* [INSTRUCTIONS FOR THE TASK]
Go through the records and show each line where the word "linejoin" occurs.

* [DATA FOR THE TASK]
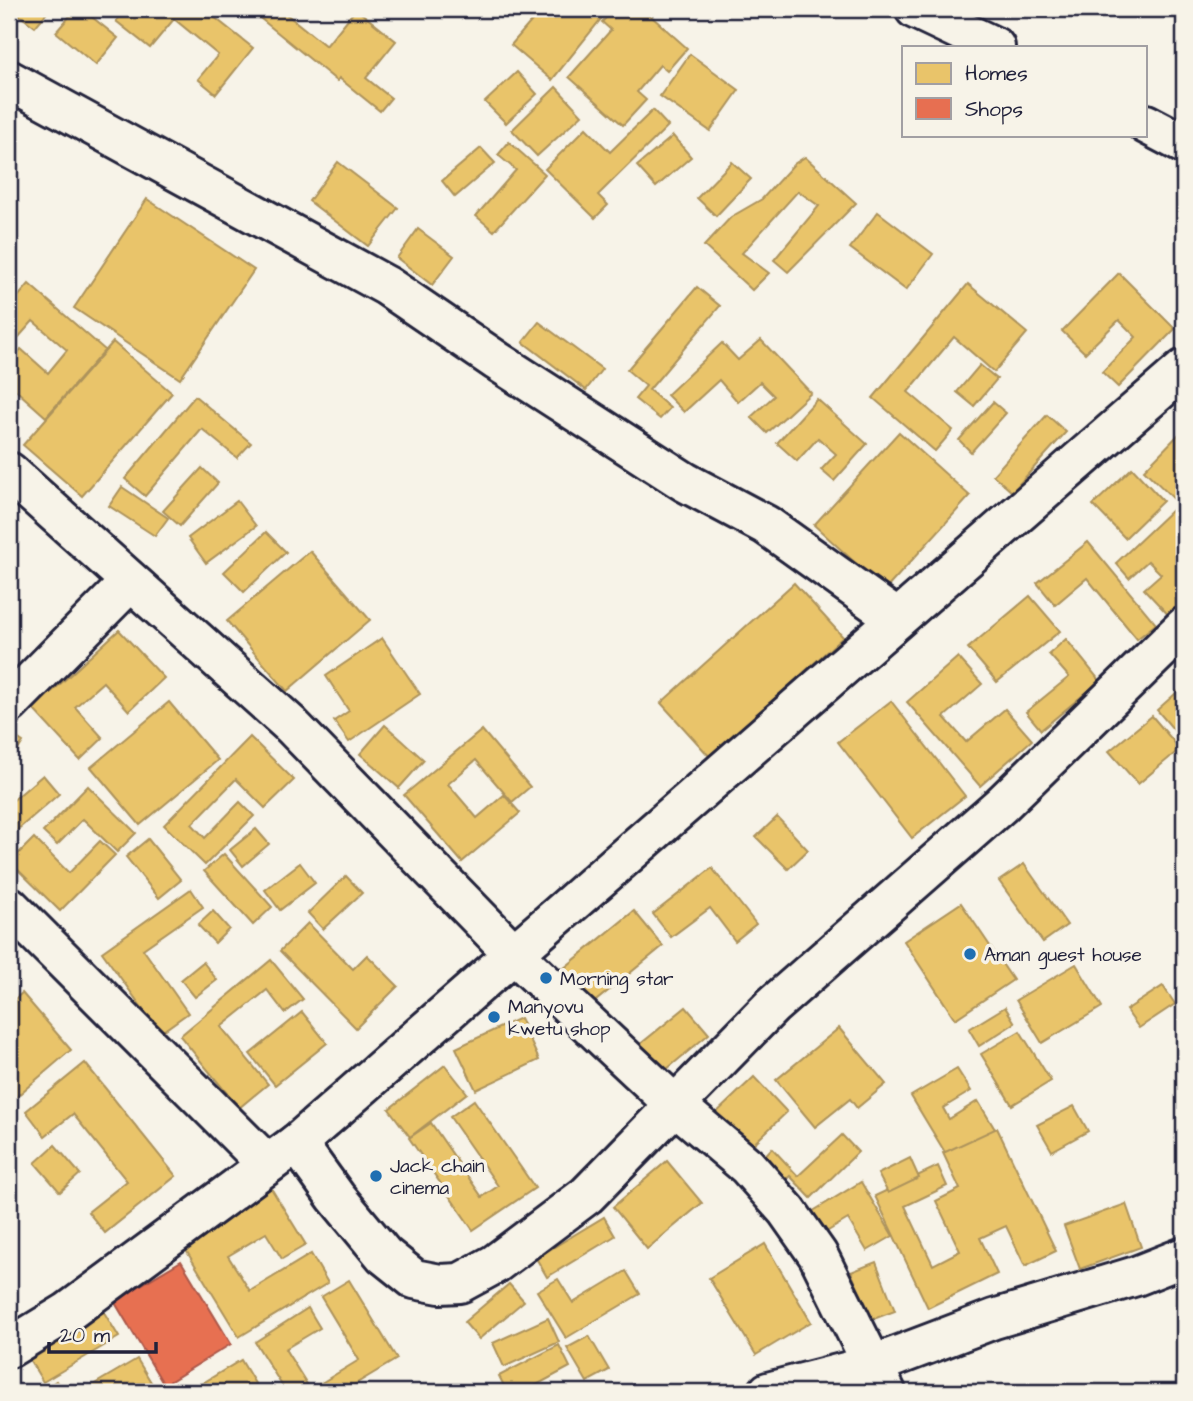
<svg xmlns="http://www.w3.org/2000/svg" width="1193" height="1401" font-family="'Architects Daughter',sans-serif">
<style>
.homes{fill:#e9c46a;stroke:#ad935c;stroke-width:2}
.shops{fill:#e76f51;stroke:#ac584a;stroke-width:2}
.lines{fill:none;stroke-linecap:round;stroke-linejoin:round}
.minor-casing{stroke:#22223b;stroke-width:44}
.highway-casing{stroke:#22223b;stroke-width:44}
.minor{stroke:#f7f3e8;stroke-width:38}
.highway{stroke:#f7f3e8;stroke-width:38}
.poi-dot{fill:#1f6fb2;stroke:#f7f3e8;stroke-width:2.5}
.labels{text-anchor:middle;stroke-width:7;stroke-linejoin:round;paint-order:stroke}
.poi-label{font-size:19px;fill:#22223b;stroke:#f7f3e8;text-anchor:start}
</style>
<rect width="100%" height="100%" fill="#f7f3e8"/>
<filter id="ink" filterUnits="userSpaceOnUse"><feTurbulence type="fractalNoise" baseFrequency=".0143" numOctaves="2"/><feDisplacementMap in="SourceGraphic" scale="14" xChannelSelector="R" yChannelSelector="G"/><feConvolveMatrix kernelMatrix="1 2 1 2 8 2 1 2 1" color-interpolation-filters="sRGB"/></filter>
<g filter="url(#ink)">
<g class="homes">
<path d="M11 9H50L35 27Z"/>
<path d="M76 9H82L118 38 96 65 56 32Z"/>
<path d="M126 9H204L253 48 216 94 198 79 218 55 174 19 150 48 116 21Z"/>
<path d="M251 9H288L285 13 326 46 356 9 396 41 366 78 391 98 380 111 339 78 337 81 250 10Z"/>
<path d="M542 9H599L605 14 552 80 511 45Z"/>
<path d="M614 9H643L687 48 667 71 660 65 637 92 646 100 623 125 569 77 611 30 602 22Z"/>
<path d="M690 54 739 90 710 131 660 96Z"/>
<path d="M517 72 537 94 506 123 485 102Z"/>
<path d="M556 87 582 115 537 156 512 130Z"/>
<path d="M653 110 668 126 598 195 608 205 595 218 545 169 586 128 610 152Z"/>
<path d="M673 136 691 157 656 187 637 166Z"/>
<path d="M509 142 545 174 494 231 476 216 516 170 498 155Z"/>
<path d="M481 148 495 163 455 197 442 181Z"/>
<path d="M805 157 856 203 788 272 774 260 819 206 798 191 742 253 769 273 752 290 704 246 731 217 762 199 794 164Z"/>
<path d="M338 162 398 208 368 246 309 201Z"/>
<path d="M732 162 751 179 716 216 697 198Z"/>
<path d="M147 199 254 270 180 379 74 308Z"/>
<path d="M878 212 933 254 906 290 850 248Z"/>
<path d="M418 229 454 256 432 285 397 258Z"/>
<path d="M1119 273 1175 329 1118 387 1102 372 1136 337 1119 320 1085 353 1062 331Z"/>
<path d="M29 284 105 350 46 417 9 384V363L21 349 48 373 67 350 33 321 9 348V307Z"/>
<path d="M968 284 1027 333 994 372 954 337 908 392 953 430 935 451 873 398Z"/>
<path d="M697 287 720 306 649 390 670 408 660 419 635 399 646 386 627 370Z"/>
<path d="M539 322 602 369 586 390 523 342Z"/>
<path d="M761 340 811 393 767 433 751 417 774 396 760 382 738 402 719 380 684 412 667 395 722 343 738 360Z"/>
<path d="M113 342 172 393 82 496 23 445Z"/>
<path d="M980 365 997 379 974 406 957 392Z"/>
<path d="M195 396 251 443 237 458 202 429 145 496 125 479Z"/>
<path d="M817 399 867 444 834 481 821 470 836 454 818 438 797 461 777 443Z"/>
<path d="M993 402 1006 413 971 452 959 440Z"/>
<path d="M1047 415 1066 432 1012 492 993 475Z"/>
<path d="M1184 429V461L1181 464 1184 468V509L1144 470Z"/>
<path d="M899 432 970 496 885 590 814 525Z"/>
<path d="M202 468 218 483 180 526 163 511Z"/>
<path d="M1132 468 1163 501 1125 538 1093 505Z"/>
<path d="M122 487 168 518 155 536 109 506Z"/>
<path d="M237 501 256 526 206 563 188 538Z"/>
<path d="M1172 510 1184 523V613L1175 622 1144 589 1161 574 1148 561 1129 578 1116 563Z"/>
<path d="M266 532 286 552 244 592 224 572Z"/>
<path d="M1088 542 1156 624 1137 639 1087 578 1055 605 1037 583Z"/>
<path d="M310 551 370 620 287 691 227 621Z"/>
<path d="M794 583 843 637 710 757 661 703Z"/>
<path d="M1030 596 1060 631 997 682 968 648Z"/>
<path d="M119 630 164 678 129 711 103 682 75 707 103 738 80 760 33 709Z"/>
<path d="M382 638 420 694 349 742 334 721 349 711 326 676Z"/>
<path d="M1066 639 1100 681 1041 730 1026 712 1069 677 1049 654Z"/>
<path d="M958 657 982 684 944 717 966 742 1005 709 1032 740 980 786 907 702Z"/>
<path d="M1184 686V742L1157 710Z"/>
<path d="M891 701 965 796 912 838 838 742Z"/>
<path d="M169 702 218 760 140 825 91 767Z"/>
<path d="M1152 716 1180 749 1138 784 1109 751Z"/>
<path d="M385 725 424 760 399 788 360 754Z"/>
<path d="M482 730 530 787 512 802 476 760 448 784 477 818 504 795 520 813 462 862 404 795Z"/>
<path d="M11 734 23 742 9 764V737Z"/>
<path d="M250 737 294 780 265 808 236 779 192 824 205 838 240 802 254 816 205 865 164 825Z"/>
<path d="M43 775 59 794 9 837V799L11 802Z"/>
<path d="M88 786 136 833 117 852 83 819 57 845 43 832Z"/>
<path d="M777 817 808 850 788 869 756 837Z"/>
<path d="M256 829 269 844 243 866 230 850Z"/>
<path d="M34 838 69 873 100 841 115 855 60 911 10 862Z"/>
<path d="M148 839 181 880 159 898 126 857Z"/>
<path d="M224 854 272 907 253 925 204 871Z"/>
<path d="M300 863 315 883 280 910 265 890Z"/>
<path d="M1024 864 1067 925 1043 942 999 881Z"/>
<path d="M712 868 756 924 735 941 710 908 671 937 653 914Z"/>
<path d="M346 876 362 893 323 929 308 913Z"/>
<path d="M191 889 203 907 143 949 188 1013 160 1033 102 952Z"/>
<path d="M961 903 1013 980 955 1019 904 941Z"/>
<path d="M213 911 229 929 215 943 198 925Z"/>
<path d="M634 911 663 946 586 1009 557 974Z"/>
<path d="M308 923 353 969 367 955 398 986 356 1028 280 951Z"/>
<path d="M271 960 303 999 285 1013 267 990 221 1027 268 1084 239 1108 180 1036Z"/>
<path d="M203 962 217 980 195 997 181 980Z"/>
<path d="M1076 964 1102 1007 1042 1043 1016 1000Z"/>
<path d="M1163 986 1175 1004 1139 1028 1126 1010Z"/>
<path d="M22 993 71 1050 9 1103V1004Z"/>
<path d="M686 1007 709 1034 661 1074 638 1046Z"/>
<path d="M1005 1007 1015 1023 979 1046 969 1029Z"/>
<path d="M302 1012 327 1043 275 1085 250 1054Z"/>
<path d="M520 1018 539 1060 476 1090 456 1048Z"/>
<path d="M839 1028 886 1084 857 1108 850 1099 815 1127 776 1080Z"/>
<path d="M1020 1031 1051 1081 1012 1105 981 1054Z"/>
<path d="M85 1063 176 1176 105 1233 88 1212 127 1181 73 1114 45 1136 26 1111Z"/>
<path d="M445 1065 467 1093 410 1137 389 1109Z"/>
<path d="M957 1069 971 1091 943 1108 949 1119 978 1101 996 1131 949 1159 911 1096Z"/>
<path d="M754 1077 787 1112 746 1151 713 1116Z"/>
<path d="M474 1100 535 1188 473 1230 409 1138 431 1123 482 1197 498 1186 450 1117Z"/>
<path d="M1074 1106 1088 1131 1052 1151 1037 1125Z"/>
<path d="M997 1128 1056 1251 1025 1266 1006 1226 980 1238 997 1274 928 1308 875 1196 938 1166 947 1186 905 1206 933 1265 960 1251 936 1201 960 1189 943 1153Z"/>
<path d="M842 1135 858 1152 811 1198 790 1176 781 1184 759 1162 772 1148 798 1176Z"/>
<path d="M55 1145 80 1174 60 1192 35 1163Z"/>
<path d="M910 1158 919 1178 888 1193 878 1174Z"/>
<path d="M667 1161 702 1203 647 1249 613 1207Z"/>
<path d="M861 1182 893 1236 867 1251 848 1219 818 1237 805 1216Z"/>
<path d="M271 1188 306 1245 282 1259 266 1233 228 1256 250 1291 311 1254 328 1283 239 1337 181 1242Z"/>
<path d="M1126 1204 1141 1247 1080 1269 1064 1226Z"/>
<path d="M604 1217 615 1236 547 1277 536 1258Z"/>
<path d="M765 1244 811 1322 756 1355 709 1278Z"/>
<path d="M876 1262 895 1311 871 1320 851 1272Z"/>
<path d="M626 1271 640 1294 566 1338 537 1291 558 1279 573 1303Z"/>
<path d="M349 1280 397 1359 342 1392H323L318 1385 359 1360 321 1297Z"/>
<path d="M509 1284 524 1301 479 1339 464 1322Z"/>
<path d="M308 1308 320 1328 285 1349 312 1392H286L255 1342Z"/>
<path d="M102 1309 119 1337 43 1382 26 1354Z"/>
<path d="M548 1318 559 1342 504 1367 493 1343Z"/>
<path d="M589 1336 609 1370 587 1382 567 1348Z"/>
<path d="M559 1345 570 1367 527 1390 528 1392H507L499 1376Z"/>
<path d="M137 1359 157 1392H81Z"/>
<path d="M241 1360 260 1392H188Z"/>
<path d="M56 1381 64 1392H40Z"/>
</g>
<path class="shops" d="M181 1261 231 1344 164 1385 114 1301Z"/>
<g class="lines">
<defs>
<g id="minor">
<path d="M9 80 387 286 497 361 685 482 766 525 896 618"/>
<path d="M9 472 291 725 514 954 675 1105 747 1166 787 1211 818 1255 886 1392"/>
<path d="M9 704 130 582"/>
<path d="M9 906 267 1164"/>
<path d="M297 1143 336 1197 384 1255 414 1279 440 1284 460 1283 495 1264 587 1195 772 1006 1001 805 1184 627"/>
<path d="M9 1348 68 1312 297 1143 1184 369"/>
<path d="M768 1392 873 1365 994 1319 1136 1276 1184 1257"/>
</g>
<g id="highway">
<path d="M915 9 995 47"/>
<path d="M1146 124 1184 144"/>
</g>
</defs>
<use href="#minor" class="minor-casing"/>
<use href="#highway" class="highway-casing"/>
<use href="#minor" class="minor"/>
<use href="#highway" class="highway"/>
</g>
</g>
<g class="poi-dot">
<circle cx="970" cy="954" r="7"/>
<circle cx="546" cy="978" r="7"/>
<circle cx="494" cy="1017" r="7"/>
<circle cx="376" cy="1176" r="7"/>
</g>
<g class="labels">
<g class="poi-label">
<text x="984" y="961">Aman guest house</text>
<text x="560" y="985">Morning star</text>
<text x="508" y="1013">Manyovu<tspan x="508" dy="22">kwetu shop</tspan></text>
<text x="390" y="1172">Jack chain<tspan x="390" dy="22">cinema</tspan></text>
</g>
</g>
<rect width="1193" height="1401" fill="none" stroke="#f7f3e8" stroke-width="35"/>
<rect x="18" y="18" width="1158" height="1366" fill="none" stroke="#22223b" stroke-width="2.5" filter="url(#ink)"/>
<rect x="902" y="46" width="245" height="91" fill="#f7f3e8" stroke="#a29fa3" stroke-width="2"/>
<rect x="916" y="63" width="35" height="21" fill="#e9c46a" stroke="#a29fa3" stroke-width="2"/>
<text x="965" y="80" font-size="21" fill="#22223b">Homes</text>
<rect x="916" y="98" width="35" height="21" fill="#e76f51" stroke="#a29fa3" stroke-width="2"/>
<text x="965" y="116" font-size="21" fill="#22223b">Shops</text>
<path d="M49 1342v10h107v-10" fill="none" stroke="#22223b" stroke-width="3.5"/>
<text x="60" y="1342" font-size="21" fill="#22223b" stroke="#f7f3e8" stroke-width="5" paint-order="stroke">20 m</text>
</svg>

* [EXERCISE ANSWER]
.lines{fill:none;stroke-linecap:round;stroke-linejoin:round}
.labels{text-anchor:middle;stroke-width:7;stroke-linejoin:round;paint-order:stroke}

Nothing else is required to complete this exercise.